• [What to produce]: Update the text on moving to HGKeeper below by rewriting it from "So, where do" to "projects on Mercurial.", with "Windows" changed to "macOS" throughout.

• [Page extract]:
/---

Moving to HGKeeper

Motivation

So, where do we come from? I started using the Mercurial version control system around 2009 if I remember correctly. Had used Subversion and SVK (does anyone remember that?) before and was curious about distributed version control. Back then Mercurial was better suited for platform independent use on Linux and Windows, and I still had to use the latter at work. Mercurial’s user interface was very much the same as Subversion’s and basically just push and pull were added, switching from Subversion to Mercurial was easy. Git was weird at the time, at least for me. Meanwhile we use Git at work exclusively and it got a lot better on Windows over time. However for nostalgic reasons and to stay somewhat fluent in other VCS I kept most of my private projects on Mercurial.

For “hosting” my own repos I used the Debian package mercurial-server, at least up to Debian 9 (stretch), but after upgrading that server to Debian 10 (buster) things started falling apart, and I looked out for a new hosting solution. For the record: I thought about converting all those repos to Git, but opted for not doing that, because I have accumulated quite a number of repos and although I did convert one or two already, I supposed it would be easier to switch the hosting instead of each repo.

Speaking of hosting: I don’t need a huge forge for myself, just some rather simple solution for having server side “central” repos so I can easily work from different laptops or workstations. So I scanned over MercurialHosting in the Mercurial wiki and every self hosting solution seemed like cracking a nut with a sledgehammer, except HGKeeper.

\---

• [Information supplied]:
/---

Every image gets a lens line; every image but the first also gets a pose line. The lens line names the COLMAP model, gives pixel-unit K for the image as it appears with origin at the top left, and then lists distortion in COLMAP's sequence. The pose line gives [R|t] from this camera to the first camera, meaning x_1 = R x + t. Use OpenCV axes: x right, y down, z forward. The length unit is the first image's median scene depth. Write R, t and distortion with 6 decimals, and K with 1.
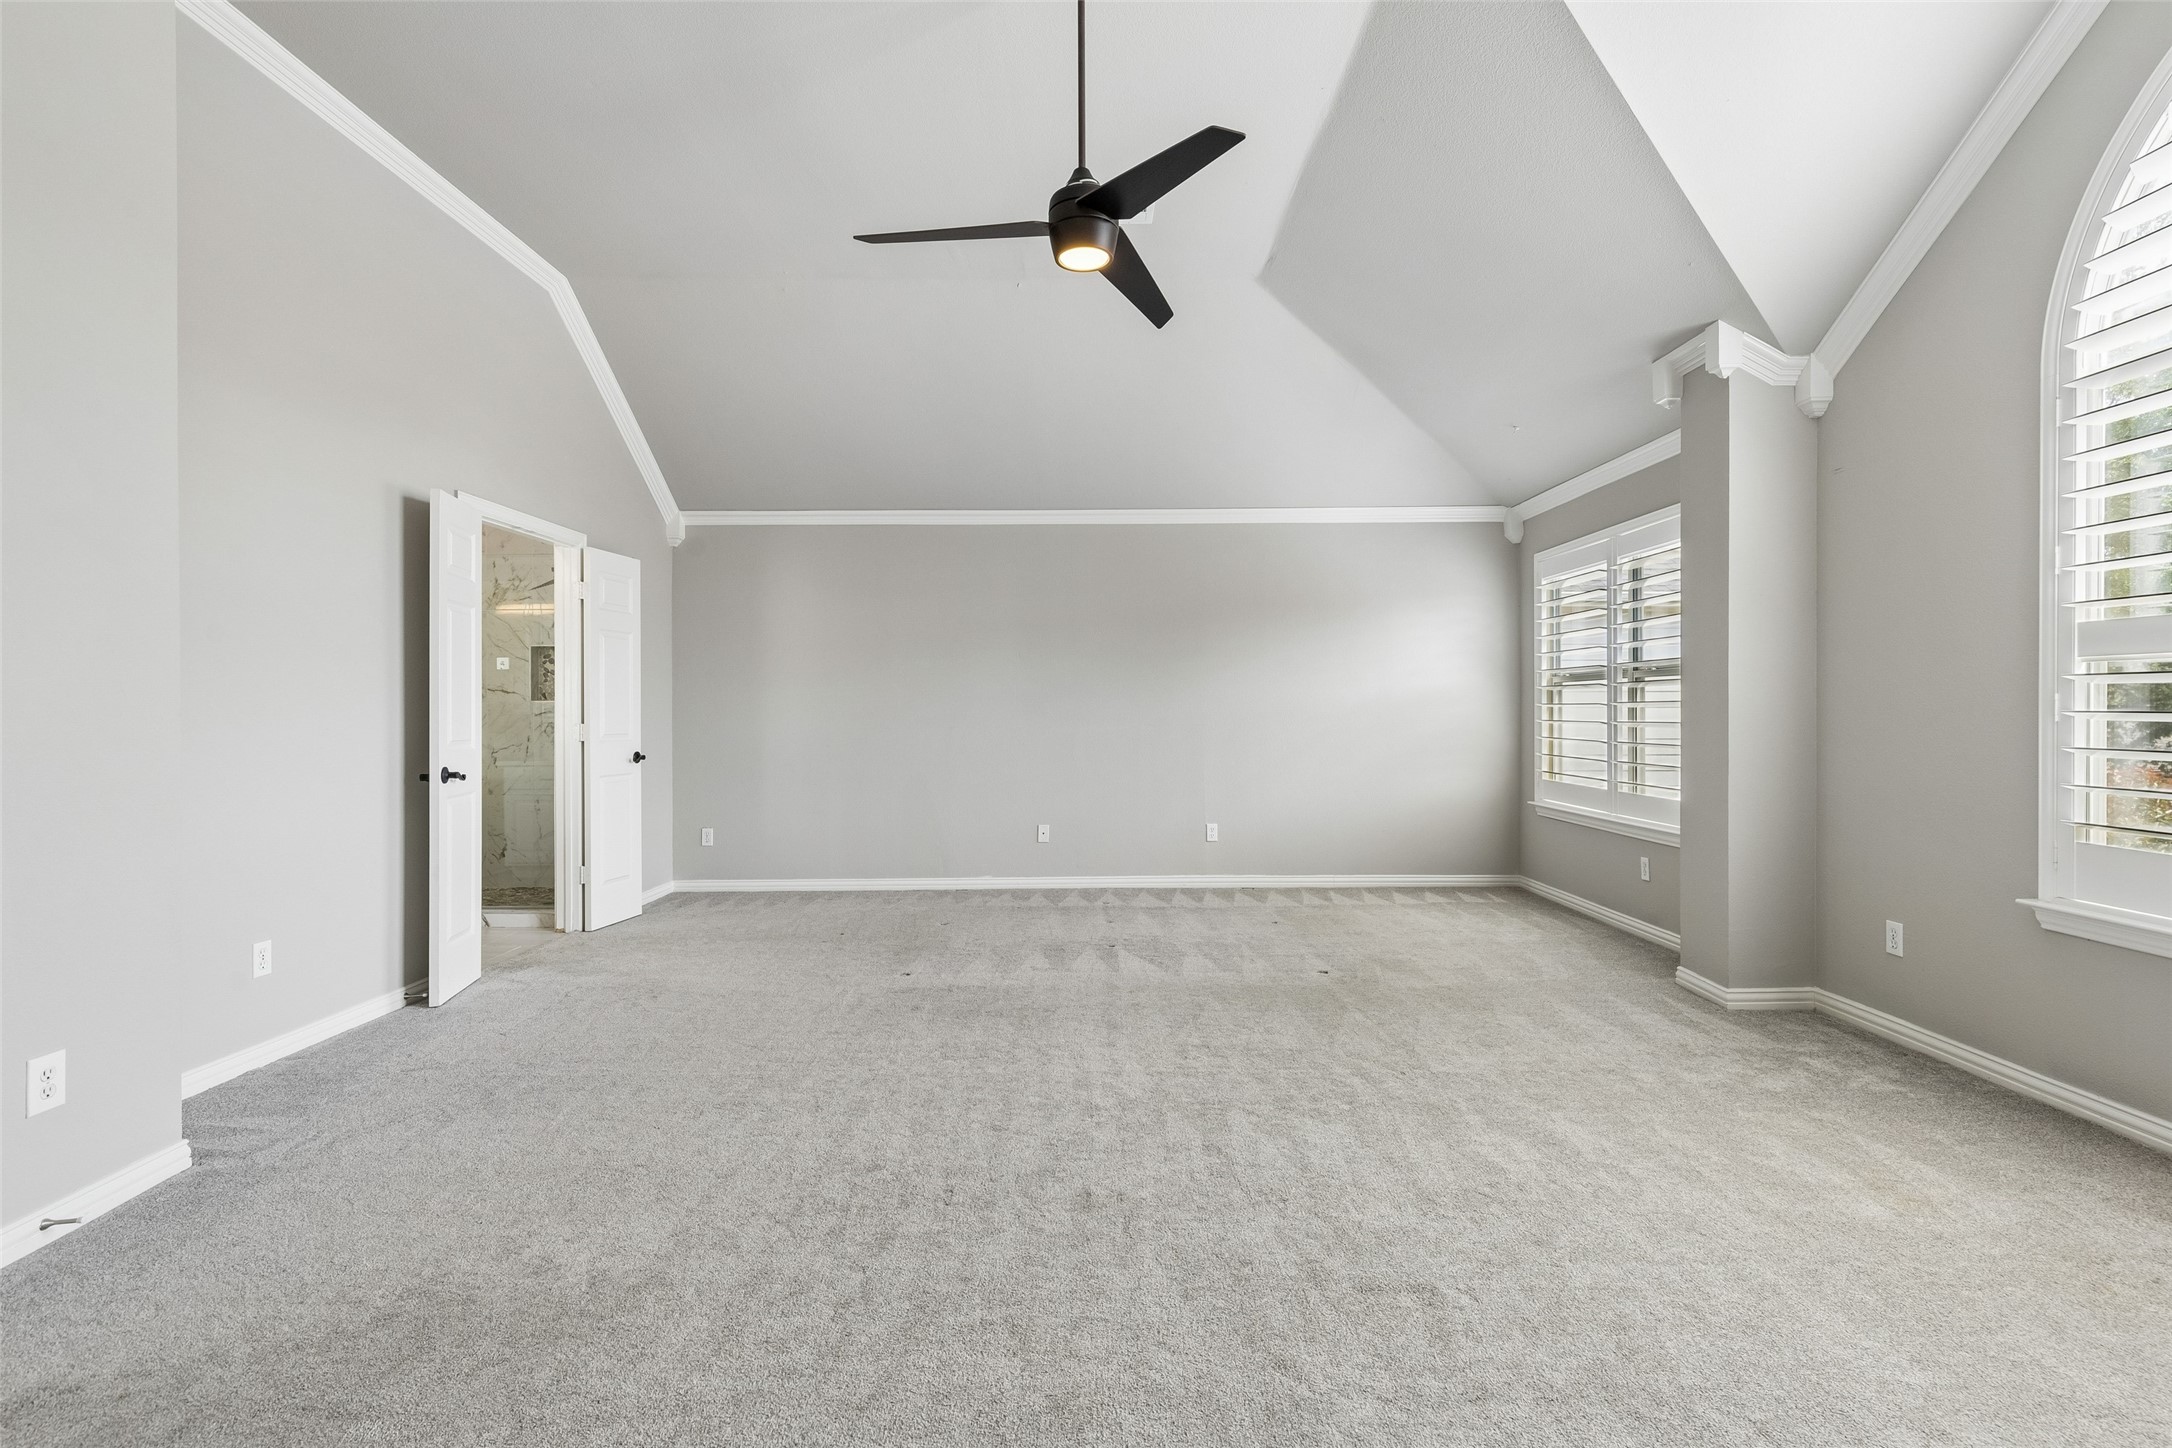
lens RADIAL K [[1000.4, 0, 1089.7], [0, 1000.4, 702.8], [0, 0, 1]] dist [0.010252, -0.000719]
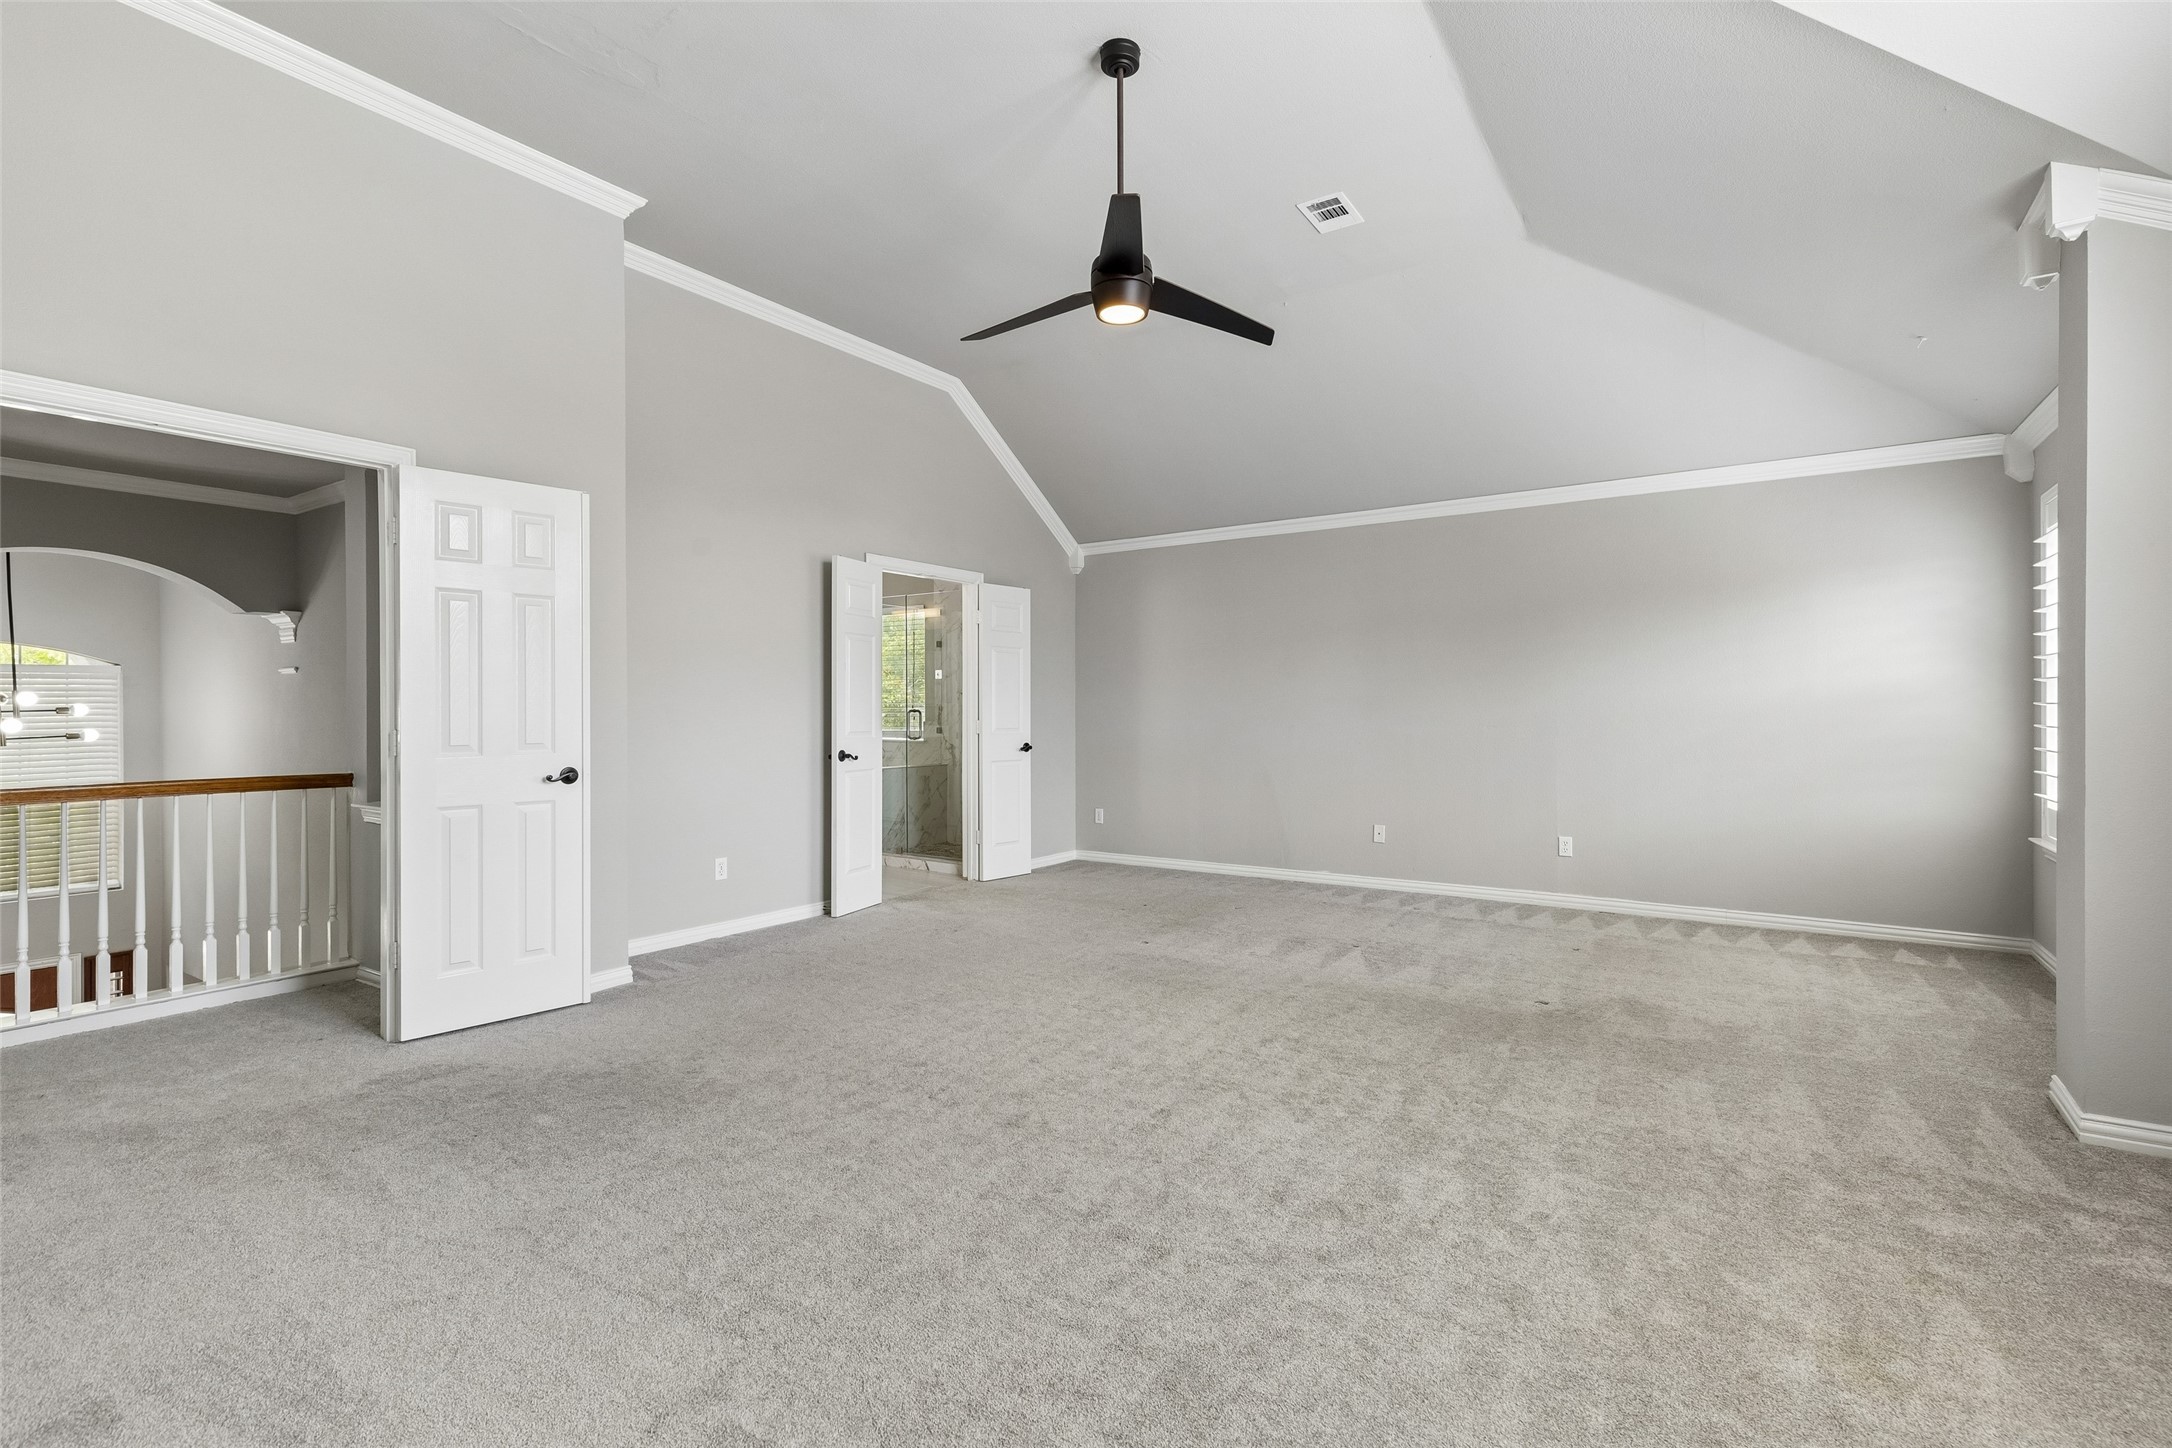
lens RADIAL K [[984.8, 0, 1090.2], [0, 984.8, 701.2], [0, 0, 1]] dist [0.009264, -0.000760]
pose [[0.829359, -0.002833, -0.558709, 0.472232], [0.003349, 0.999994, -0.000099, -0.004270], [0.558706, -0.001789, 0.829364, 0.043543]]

\---

• [Task output]:
So, where do we come from? I started using the Mercurial version control system around 2009 if I remember correctly. Had used Subversion and SVK (does anyone remember that?) before and was curious about distributed version control. Back then Mercurial was better suited for platform independent use on Linux and macOS, and I still had to use the latter at work. Mercurial’s user interface was very much the same as Subversion’s and basically just push and pull were added, switching from Subversion to Mercurial was easy. Git was weird at the time, at least for me. Meanwhile we use Git at work exclusively and it got a lot better on macOS over time. However for nostalgic reasons and to stay somewhat fluent in other VCS I kept most of my private projects on Mercurial.